Recent advancements in Vision-LLMs (VLMs) have unlocked significant potential for various multi-modal tasks, effectively bridging image processing and natural language understanding. However, a lingering limitation in these models is their dependence on RGB inputs, which often fail to capture intricate spatial relationships within complex scenes. Addressing this, the paper "SSR: Enhancing Depth Perception in Vision-LLMs via Rationale-Guided Spatial Reasoning" proposes an innovative framework designed to integrate structured depth information into VLMs, thus enhancing their spatial reasoning capabilities.

The central contribution of this work is the spatial sense and reasoning (SSR) methodology, which transforms raw depth data into structured textual rationales. These rationales serve as meaningful intermediate representations, enabling VLMs to achieve more precise spatial understanding. The SSR model utilizes a depth encoder to extract depth features and subsequently maps these features into a rationale language, which aligns with the semantic embeddings of existing LLMs. This transformation is facilitated by a rationale-guided knowledge distillation process, compressing the rich depth information into compact latent embeddings for efficient integration into VLMs. The primary advantage of this approach is its ability to enhance spatial reasoning without necessitating significant retraining of the models.

To evaluate SSR's effectiveness, the authors introduce a new dataset and a comprehensive multi-task benchmark that includes spatial reasoning annotations. Experiments across these benchmarks reveal that the SSR model substantively improves VLMs' ability to utilize depth information, thereby significantly advancing their spatial reasoning capabilities. This improvement reflects SSR's potential to approach a more human-like comprehension of multi-modal content.

Several notable quantitative outcomes underscore the benefits of this approach. For instance, SSR leads to remarkable enhancements in spatial tasks such as object positioning and distance estimation. These improvements signify a crucial stride towards enriching the spatial intelligence of VLMs, particularly beneficial in fields like robotics and autonomous systems where spatial understanding is paramount.

The implications of this research are manifold. Practically, enhancing the depth perception of VLMs could revolutionize applications requiring spatial reasoning, like autonomous navigation, robotic manipulation, and augmented reality. Theoretically, this work contributes to the broader domain of making AI systems more adept at human-like reasoning by integrating additional sensory data and processing layers.
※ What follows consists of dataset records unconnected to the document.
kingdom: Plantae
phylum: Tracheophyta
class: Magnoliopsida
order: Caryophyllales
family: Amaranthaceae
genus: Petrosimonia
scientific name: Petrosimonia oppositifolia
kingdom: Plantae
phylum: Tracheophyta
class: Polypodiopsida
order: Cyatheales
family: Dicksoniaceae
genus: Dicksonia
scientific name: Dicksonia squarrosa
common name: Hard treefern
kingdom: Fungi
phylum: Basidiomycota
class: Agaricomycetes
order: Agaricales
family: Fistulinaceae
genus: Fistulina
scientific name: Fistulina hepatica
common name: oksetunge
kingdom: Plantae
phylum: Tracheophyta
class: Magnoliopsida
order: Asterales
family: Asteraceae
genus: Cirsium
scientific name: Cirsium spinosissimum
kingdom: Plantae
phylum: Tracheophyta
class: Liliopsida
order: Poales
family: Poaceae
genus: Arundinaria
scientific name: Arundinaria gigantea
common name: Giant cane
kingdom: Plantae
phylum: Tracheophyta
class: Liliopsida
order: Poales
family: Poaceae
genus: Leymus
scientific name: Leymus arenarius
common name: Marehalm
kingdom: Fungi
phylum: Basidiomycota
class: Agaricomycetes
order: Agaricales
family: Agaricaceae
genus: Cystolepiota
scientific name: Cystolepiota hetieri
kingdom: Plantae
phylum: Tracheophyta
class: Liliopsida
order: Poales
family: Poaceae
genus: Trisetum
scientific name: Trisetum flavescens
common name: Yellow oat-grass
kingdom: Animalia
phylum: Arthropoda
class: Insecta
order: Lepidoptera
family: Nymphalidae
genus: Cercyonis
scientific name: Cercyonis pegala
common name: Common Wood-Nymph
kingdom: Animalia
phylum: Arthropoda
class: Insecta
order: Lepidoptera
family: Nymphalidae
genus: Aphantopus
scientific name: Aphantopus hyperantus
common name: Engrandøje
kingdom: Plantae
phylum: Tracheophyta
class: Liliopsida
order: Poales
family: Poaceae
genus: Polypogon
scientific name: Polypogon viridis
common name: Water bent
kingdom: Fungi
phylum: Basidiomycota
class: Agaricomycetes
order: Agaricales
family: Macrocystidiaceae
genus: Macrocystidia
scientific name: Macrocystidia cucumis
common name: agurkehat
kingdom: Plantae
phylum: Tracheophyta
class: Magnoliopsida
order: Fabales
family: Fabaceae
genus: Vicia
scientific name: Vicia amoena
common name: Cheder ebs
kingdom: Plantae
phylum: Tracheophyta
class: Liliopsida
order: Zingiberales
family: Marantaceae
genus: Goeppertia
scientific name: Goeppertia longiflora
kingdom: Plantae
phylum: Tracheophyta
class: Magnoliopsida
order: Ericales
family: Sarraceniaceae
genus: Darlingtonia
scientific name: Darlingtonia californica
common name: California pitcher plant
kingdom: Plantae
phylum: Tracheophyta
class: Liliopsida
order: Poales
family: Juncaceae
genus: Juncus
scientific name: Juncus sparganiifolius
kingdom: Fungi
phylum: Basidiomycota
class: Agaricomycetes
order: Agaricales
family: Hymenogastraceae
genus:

Looking ahead, this paper paves the way for further exploration into hybrid learning models that effectively combine multi-dimensional data. Future research might explore optimizing the efficiency of such integrations or applying SSR principles in real-time systems with stringent computational constraints. As AI continues to evolve, methodologies like SSR that broaden the understanding capabilities of VLMs will be instrumental in bridging current gaps in machine perception and reasoning.